Epigenetic imprinting of location- and commensal-dependent immunomodulatory properties in mesenteric lymph node stromal cells

肠系膜淋巴结基质细胞位置和共生依赖性免疫调节特性的表观遗传印记

• 批准号: 397151636
• 负责人: Dr. Jörn Pezoldt
• 金额: --
• 依托单位: Laboratory of Systems Biology and Genetics(LSBG)
• 依托单位国家: 德国
• 项目类别: Research Fellowships
• 财政年份: 2018
• 资助国家: 德国
• 起止时间: 2017-12-31 至 2018-12-31
• 项目状态: 已结题
• 来源: https://gepris.dfg.de/gepris/projekt/397151636?language=en
• 关键词: Epigenetic; imprinting; location; commensal; dependent

Lymph nodes are the hubs to enable effective initiation of adaptive immune responses, tailored to the respective tissue, such as skin, intestine or lung. Lymph node stromal cells are the permanent infrastructural component and also contribute to shape tissue-specific immune responses. Particularly, the gut-draining lymph node stromal cells have been shown to promote tolerogenic immune responses, namely by contributing to high induction of regulatory T cells.Here, we aim to identify epigenetically modified gene loci, which translate into tissue location- and commensal-specific transcriptional activity in lymph node stromal cells. Integrative analysis of single-cell and conventional population transcriptomics together with genome-wide CpG methylation and DNA accessibility obtained for different lymph node stromal cells will allow us to:1) Dissect the contribution of different lymph node stromal cells to immunomodulatory function.2) Identify gene regulatory networks susceptible to environmental cues.3) Determine the epigenetic and transcriptional networks that define the functional properties of different lymph nodes.A better understanding into the underlying gene regulatory networks that govern the capacity of lymph node stromal cells to promote induction of regulatory T cells, could allow us to leverage the tolerogenic potential of lymph node stromal cells to ameliorate intestinal inflammatory disorders.
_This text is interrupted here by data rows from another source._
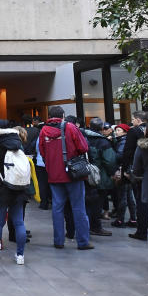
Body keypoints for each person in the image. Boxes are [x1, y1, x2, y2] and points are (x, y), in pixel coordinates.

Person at [38, 105, 93, 250]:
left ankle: (58, 241)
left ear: (49, 116)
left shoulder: (43, 130)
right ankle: (83, 241)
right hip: (73, 173)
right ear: (63, 115)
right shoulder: (70, 127)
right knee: (78, 207)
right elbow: (83, 147)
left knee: (57, 208)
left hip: (54, 174)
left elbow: (42, 151)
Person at [0, 120, 29, 264]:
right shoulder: (17, 144)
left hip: (0, 188)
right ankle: (20, 255)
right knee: (19, 223)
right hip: (18, 188)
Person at [85, 117, 116, 237]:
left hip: (85, 174)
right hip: (100, 176)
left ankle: (86, 225)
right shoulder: (103, 142)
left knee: (87, 202)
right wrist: (113, 172)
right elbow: (110, 161)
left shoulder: (83, 137)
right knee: (97, 204)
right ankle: (95, 227)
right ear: (102, 128)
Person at [123, 111, 148, 241]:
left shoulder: (133, 132)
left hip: (138, 170)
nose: (132, 121)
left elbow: (128, 152)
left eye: (133, 119)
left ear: (139, 120)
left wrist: (125, 170)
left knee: (140, 200)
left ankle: (142, 230)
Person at [111, 123, 137, 228]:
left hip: (124, 171)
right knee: (129, 196)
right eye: (116, 130)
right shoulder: (124, 140)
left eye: (119, 130)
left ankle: (120, 220)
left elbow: (119, 156)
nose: (116, 132)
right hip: (128, 172)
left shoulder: (123, 141)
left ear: (125, 132)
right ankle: (133, 219)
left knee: (122, 196)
淋巴结是能够有效启动适应性免疫应答的枢纽，适应于相应的组织，如皮肤、肠或肺。淋巴结基质细胞是永久性的基础结构成分，也有助于形成组织特异性免疫反应。特别是，肠道引流淋巴结基质细胞已被证明可以促进致耐受性免疫应答，即通过促进调节性T细胞的高诱导，我们的目标是确定表观遗传修饰的基因位点，这些基因位点在淋巴结基质细胞中转化为组织位置和组织特异性转录活性。单细胞和常规群体转录组学的综合分析以及针对不同淋巴结基质细胞获得的全基因组CpG甲基化和DNA可及性将使我们能够：1） 解剖不同淋巴结基质细胞对免疫调节功能的贡献。2） 识别易受环境线索影响的基因调控网络。 确定定义不同淋巴结功能特性的表观遗传和转录网络，更好地了解控制淋巴结基质细胞促进调节性T细胞诱导能力的潜在基因调控网络，可以使我们能够利用淋巴结基质细胞的耐受性潜力来改善肠道炎症性疾病。